◆ PROBLEM REQUIREMENTS
When you reach the line containing "left ankle: (484, 416, 22)" in the entries below, start writing out each line exactly, and stop after the line containing "right ankle: (187, 380, 0)".

◆ Pixel coordinate listings
:::

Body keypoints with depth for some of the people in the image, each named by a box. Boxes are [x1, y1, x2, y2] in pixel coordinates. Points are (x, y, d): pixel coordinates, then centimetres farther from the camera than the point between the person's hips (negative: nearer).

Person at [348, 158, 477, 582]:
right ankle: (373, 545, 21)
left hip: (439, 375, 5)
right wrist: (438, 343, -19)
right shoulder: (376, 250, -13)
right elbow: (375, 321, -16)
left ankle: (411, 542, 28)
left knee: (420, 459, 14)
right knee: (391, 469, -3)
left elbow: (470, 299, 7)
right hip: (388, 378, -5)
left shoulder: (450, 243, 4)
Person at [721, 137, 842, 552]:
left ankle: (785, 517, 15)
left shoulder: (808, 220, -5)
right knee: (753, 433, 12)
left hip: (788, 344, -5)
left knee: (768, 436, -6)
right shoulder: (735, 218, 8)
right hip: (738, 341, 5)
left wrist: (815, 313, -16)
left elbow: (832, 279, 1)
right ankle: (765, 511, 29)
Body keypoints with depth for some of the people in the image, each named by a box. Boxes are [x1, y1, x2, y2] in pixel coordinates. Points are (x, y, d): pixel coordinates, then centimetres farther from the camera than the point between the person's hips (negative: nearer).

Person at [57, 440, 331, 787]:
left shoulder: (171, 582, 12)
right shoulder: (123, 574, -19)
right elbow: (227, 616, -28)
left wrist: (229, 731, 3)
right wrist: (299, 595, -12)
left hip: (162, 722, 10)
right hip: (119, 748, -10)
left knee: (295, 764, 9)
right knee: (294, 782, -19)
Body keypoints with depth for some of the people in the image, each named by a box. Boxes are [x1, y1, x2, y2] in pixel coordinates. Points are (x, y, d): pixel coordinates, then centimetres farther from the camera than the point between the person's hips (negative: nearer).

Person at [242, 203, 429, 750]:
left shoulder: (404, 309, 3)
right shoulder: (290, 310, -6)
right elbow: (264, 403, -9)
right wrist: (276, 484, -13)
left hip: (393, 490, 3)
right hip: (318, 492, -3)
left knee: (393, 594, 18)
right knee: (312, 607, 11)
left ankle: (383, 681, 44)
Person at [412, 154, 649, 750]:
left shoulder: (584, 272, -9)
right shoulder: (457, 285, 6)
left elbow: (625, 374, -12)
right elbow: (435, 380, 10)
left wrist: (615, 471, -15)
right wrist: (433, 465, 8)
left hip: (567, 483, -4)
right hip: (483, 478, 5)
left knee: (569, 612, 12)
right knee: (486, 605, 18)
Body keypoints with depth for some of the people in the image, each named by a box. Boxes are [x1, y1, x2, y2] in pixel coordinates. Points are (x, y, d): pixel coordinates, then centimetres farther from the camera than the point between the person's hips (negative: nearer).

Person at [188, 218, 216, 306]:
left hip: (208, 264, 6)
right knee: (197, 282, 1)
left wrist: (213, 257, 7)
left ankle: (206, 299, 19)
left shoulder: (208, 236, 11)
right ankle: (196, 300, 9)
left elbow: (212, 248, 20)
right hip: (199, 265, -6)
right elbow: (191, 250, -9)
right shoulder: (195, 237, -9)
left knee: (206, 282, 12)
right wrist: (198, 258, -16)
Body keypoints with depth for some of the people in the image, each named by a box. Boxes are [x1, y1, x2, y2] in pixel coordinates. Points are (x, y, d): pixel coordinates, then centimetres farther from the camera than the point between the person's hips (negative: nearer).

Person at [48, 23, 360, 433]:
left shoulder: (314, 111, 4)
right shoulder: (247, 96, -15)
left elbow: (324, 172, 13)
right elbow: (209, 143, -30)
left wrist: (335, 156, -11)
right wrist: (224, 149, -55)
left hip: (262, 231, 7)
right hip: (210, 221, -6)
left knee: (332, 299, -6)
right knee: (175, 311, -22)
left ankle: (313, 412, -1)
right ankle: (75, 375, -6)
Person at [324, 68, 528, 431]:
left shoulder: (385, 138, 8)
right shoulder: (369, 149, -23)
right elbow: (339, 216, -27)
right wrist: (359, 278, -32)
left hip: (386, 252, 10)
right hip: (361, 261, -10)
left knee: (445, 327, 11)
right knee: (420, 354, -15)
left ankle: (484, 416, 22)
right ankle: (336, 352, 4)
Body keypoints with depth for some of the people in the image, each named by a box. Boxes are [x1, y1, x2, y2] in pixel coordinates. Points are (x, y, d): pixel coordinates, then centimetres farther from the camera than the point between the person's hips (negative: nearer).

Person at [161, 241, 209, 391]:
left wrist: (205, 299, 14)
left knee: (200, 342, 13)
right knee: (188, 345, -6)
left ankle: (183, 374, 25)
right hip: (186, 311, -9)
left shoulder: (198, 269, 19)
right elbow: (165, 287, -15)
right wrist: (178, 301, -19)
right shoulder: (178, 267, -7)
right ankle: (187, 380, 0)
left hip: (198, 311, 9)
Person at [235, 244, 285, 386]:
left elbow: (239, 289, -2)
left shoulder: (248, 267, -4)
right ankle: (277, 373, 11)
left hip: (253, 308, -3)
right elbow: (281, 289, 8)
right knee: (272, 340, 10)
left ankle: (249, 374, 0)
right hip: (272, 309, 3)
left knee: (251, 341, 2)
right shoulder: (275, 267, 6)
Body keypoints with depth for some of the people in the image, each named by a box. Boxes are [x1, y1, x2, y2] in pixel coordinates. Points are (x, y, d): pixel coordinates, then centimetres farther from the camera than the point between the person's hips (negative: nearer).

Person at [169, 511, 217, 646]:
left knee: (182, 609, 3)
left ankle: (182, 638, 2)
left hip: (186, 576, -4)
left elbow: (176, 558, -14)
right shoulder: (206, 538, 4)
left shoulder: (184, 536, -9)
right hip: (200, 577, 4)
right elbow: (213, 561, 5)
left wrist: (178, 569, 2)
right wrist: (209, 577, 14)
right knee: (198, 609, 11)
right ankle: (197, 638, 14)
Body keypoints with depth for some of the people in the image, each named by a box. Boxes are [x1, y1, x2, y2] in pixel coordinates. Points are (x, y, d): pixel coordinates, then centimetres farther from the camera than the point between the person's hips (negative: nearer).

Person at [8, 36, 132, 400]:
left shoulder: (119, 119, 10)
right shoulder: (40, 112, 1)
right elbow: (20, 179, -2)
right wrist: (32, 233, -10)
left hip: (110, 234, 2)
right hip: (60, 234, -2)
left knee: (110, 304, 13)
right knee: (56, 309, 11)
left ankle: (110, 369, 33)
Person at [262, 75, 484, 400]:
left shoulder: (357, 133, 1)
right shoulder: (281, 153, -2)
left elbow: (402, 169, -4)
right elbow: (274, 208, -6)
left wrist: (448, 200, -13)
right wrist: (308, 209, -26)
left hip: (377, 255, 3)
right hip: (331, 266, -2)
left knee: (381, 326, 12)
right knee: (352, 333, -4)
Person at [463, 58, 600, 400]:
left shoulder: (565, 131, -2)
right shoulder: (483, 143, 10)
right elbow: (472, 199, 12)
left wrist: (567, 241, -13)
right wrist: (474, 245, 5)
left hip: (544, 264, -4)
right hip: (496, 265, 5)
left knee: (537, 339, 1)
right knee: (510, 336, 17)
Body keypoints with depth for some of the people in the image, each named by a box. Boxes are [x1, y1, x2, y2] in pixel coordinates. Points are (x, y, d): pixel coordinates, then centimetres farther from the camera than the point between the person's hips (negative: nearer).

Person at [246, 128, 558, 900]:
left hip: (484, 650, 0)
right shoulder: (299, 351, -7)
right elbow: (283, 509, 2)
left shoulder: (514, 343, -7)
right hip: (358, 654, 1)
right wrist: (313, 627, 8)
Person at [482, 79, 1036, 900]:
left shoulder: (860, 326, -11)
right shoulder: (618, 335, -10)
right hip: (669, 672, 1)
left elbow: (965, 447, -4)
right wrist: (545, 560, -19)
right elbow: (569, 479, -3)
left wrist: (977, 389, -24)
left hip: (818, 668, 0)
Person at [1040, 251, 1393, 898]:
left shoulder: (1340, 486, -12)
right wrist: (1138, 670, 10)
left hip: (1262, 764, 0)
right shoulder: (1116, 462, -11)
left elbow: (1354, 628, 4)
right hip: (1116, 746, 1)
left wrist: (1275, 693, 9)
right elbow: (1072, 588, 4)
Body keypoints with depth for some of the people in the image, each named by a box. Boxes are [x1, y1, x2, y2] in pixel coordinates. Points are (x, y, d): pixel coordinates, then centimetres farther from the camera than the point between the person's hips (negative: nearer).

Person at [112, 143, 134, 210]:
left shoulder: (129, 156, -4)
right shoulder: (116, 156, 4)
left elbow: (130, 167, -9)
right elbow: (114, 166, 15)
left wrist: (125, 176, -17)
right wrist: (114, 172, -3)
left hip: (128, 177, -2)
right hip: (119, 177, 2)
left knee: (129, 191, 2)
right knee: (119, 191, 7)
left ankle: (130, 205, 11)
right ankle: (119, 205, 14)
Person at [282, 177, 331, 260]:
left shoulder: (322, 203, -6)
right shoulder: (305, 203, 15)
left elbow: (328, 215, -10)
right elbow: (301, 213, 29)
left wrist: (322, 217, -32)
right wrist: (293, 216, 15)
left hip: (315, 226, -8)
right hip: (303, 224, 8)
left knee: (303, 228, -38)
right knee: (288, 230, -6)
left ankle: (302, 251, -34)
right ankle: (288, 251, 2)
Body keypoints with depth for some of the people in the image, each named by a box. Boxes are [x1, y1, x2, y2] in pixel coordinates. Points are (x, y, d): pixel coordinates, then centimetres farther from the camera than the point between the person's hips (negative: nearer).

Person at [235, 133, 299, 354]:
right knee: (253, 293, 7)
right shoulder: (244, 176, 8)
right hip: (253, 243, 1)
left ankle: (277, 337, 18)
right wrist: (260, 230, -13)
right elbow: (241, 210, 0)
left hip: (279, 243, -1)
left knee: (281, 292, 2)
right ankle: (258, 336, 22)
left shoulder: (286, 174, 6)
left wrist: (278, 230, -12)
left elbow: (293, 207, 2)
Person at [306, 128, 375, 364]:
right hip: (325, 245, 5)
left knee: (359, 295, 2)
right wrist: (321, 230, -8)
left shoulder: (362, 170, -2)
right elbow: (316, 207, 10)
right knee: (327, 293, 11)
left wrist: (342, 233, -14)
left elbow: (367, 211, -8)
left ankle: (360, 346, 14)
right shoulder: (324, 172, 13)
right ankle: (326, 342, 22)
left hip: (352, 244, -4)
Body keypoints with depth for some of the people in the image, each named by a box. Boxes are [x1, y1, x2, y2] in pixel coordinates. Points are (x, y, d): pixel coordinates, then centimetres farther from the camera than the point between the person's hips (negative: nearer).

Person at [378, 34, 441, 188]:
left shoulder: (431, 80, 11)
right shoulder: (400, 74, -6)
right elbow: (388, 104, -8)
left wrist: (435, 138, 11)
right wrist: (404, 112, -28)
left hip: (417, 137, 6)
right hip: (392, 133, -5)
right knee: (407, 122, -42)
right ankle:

:::

◆ EXERCISE RESPONSE
left ankle: (484, 416, 22)
right ankle: (336, 352, 4)
Body keypoints with depth for some of the people in the image, each named by a box. Boxes are [x1, y1, x2, y2] in pixel coordinates. Points are (x, y, d): pixel coordinates, then centimetres farther from the camera than the point between the person's hips (negative: nearer).

Person at [161, 241, 209, 391]:
left wrist: (205, 299, 14)
left knee: (200, 342, 13)
right knee: (188, 345, -6)
left ankle: (183, 374, 25)
right hip: (186, 311, -9)
left shoulder: (198, 269, 19)
right elbow: (165, 287, -15)
right wrist: (178, 301, -19)
right shoulder: (178, 267, -7)
right ankle: (187, 380, 0)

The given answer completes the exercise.